There was the time when they shouted at the Chancellor. And the (almost) diplomatic incident penning a foreign Finance Minister. They’re gifted at telling people to “fuck off”. Quite often. They’re pretty hardcore protesters. And – I’ll admit – they have swag to boot. So far, so dramatic.
But this was different. The theme ran along similar lines but with a catchy tagline: ‘Free University Cambridge: a one-day teach-in for free education.’
And pre-event promotion promised party-goers entry into a different world: “we want to create an inclusive and open space in which ideas and hopes for free education can be explored, and action planned.”
You couldn’t find fault in the stunning location on the pristine lawn in front of the Senate House. Though someone told me the committee forgot to ask in advance about site hire.
The range of food and drink available was frankly disappointing. It was all self-serve too, meaning dodgy portion control. The appropriately themed cocktail ‘Solidari-Tea’ Tetley-and-milk-mixer proved extremely popular and the committee put on a delightful selction of melt-in-the-mouth biscuits. But for a Uni-wide event, I felt they fell down in this respect.
They must have forgotten about security at first, but swiftly managed to get couple of bouncers to man the doors of the Senate House, presumably to prevent just any old Uni official from crashing the party.
I did get value for money, though, with a very reasonable pricetag of £0.
Their lineup was pretty good – all sorts of academics.
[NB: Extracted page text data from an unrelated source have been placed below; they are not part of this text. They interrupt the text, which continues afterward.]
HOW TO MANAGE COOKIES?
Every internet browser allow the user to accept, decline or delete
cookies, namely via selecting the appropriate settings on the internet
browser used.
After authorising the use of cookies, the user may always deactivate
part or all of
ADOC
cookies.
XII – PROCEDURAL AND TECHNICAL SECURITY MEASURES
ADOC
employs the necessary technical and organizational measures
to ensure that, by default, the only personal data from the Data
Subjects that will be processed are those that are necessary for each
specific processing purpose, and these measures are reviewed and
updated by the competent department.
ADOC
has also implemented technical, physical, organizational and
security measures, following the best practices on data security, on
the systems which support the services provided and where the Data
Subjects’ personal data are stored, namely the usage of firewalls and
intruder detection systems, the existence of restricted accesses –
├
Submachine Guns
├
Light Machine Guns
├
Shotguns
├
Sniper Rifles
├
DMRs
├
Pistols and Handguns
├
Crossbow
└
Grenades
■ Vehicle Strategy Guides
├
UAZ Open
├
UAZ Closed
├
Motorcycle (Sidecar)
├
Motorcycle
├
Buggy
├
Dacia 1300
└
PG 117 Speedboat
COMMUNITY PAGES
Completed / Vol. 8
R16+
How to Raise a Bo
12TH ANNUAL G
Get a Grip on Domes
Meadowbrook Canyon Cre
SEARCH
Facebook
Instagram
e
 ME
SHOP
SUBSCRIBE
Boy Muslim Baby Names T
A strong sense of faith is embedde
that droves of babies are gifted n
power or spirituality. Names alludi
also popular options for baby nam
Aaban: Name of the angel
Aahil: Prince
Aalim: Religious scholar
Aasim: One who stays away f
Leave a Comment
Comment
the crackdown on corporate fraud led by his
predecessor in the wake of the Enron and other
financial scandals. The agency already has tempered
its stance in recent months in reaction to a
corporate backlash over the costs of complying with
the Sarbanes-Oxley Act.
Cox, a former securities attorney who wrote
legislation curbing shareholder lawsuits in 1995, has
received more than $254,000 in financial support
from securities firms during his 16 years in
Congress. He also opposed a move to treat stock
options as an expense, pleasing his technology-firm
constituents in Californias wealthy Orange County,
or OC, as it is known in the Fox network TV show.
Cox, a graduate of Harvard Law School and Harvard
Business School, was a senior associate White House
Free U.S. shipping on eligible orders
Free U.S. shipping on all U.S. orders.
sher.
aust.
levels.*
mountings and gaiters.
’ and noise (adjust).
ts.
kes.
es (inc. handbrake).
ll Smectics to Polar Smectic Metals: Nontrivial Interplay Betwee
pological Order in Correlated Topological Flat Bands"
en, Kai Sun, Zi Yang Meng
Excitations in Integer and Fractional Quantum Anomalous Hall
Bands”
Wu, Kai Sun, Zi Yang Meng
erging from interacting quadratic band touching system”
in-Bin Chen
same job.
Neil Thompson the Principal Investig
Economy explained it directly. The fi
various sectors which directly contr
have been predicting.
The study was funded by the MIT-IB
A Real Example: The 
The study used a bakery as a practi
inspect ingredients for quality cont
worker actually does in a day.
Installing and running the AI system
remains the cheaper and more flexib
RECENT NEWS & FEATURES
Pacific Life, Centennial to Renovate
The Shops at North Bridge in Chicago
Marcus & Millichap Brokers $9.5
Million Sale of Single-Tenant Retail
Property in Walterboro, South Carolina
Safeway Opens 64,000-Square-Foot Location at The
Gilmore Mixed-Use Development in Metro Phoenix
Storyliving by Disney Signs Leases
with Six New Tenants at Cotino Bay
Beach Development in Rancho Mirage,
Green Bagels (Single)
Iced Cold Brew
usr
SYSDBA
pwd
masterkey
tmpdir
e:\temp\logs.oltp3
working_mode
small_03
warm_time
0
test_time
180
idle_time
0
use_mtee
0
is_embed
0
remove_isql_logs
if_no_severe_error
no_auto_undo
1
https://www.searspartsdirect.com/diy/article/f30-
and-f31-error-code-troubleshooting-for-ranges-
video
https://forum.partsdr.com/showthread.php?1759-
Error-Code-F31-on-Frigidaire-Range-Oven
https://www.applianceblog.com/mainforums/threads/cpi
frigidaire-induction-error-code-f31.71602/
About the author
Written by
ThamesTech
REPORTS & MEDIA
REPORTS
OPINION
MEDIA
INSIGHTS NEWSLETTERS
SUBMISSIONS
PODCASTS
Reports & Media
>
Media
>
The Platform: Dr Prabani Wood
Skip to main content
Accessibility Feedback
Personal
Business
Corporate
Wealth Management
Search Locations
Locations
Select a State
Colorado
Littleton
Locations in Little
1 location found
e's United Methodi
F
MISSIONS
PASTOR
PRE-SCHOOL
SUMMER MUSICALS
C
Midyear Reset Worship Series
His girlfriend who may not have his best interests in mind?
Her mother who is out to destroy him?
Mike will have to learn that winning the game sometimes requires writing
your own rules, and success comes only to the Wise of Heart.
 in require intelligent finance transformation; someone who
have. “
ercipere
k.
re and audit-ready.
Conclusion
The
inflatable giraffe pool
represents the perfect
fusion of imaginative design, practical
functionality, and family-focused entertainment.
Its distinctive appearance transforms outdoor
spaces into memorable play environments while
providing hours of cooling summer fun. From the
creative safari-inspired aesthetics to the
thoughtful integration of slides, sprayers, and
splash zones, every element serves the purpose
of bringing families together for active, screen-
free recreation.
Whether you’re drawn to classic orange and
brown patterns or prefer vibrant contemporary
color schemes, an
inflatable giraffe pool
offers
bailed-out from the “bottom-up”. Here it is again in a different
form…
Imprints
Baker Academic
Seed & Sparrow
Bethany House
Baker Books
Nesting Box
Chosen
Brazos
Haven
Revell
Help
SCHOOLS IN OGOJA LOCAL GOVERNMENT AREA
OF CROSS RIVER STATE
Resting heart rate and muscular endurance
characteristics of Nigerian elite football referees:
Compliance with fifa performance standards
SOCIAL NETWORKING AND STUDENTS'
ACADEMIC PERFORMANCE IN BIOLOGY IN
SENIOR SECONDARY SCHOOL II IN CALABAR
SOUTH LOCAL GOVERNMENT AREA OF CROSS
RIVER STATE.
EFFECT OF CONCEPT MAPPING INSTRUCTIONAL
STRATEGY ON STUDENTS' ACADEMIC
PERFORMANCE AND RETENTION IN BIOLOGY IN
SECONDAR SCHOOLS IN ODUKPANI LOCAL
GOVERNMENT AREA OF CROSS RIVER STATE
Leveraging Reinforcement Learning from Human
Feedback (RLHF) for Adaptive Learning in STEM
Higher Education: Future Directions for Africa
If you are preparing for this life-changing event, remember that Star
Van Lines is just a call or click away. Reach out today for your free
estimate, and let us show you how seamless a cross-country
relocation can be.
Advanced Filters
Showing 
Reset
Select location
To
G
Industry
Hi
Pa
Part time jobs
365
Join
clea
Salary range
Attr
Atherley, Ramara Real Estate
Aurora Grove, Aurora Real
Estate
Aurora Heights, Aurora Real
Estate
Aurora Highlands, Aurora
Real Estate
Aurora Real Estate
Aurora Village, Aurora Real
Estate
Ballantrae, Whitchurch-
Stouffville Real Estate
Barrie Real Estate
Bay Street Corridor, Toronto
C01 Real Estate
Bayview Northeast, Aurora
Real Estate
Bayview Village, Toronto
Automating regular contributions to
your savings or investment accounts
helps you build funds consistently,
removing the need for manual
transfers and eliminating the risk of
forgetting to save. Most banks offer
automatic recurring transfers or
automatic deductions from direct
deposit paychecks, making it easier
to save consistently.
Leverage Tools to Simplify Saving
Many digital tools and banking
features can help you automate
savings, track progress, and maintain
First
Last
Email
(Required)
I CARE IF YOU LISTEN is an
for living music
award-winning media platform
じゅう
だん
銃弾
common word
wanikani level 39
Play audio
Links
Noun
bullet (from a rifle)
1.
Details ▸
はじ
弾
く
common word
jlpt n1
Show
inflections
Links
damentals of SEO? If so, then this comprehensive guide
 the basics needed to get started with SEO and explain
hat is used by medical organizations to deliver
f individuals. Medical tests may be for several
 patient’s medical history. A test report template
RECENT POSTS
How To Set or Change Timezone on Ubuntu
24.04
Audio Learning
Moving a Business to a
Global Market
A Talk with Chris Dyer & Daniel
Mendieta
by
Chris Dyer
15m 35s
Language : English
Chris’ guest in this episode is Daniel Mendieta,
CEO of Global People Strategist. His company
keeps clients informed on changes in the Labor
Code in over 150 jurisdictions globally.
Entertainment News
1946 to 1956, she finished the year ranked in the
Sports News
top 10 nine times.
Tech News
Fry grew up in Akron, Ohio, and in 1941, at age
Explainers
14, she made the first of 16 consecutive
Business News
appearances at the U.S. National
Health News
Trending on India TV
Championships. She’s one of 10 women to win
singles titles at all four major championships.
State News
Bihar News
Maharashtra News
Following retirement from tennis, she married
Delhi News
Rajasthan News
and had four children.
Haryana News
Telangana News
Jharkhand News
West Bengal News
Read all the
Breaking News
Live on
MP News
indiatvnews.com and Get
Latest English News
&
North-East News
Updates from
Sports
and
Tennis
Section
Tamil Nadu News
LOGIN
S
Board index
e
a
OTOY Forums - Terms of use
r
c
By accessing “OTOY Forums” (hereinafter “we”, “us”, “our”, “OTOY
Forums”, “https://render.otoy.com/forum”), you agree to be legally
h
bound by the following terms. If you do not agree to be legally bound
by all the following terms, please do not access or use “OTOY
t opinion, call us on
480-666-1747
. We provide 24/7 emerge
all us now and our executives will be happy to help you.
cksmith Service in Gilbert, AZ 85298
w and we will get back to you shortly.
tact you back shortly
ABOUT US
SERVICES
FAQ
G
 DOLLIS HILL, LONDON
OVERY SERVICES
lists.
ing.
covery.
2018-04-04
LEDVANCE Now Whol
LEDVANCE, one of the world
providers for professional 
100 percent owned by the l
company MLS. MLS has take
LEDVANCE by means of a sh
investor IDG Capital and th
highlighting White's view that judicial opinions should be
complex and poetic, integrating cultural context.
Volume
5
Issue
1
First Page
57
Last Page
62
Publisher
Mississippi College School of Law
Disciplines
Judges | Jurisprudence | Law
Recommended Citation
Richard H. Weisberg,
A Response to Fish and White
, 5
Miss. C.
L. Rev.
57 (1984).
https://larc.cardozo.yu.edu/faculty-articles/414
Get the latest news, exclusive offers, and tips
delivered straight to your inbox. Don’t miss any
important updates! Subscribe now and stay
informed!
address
But their headliner was a huge hit: Green Party leader, Natalie Bennett added her thoughts to the ring.
The theme didn’t really lend itself to costumes. But there was an imaginitaive couple who took the initiative, dressing up in questionable but realistic proctor outfits.
The guests themselves were the party’s highlight.
They were really what drove this event, billed as something to encourage “ideas and hopes for free education.”
And that’s basically what happened. Deep discussion about free education, supervisors, feminism and tea. And – crucially – enthusiastic exchange on how to engage more students constructively with these ideas.
It loses a star for the lack of alcohol. And music. And ents. And alcohol.
But #[email protected] keeps the other four for its inclusivity, passion and debate. And the biscuits. The biscuits were good.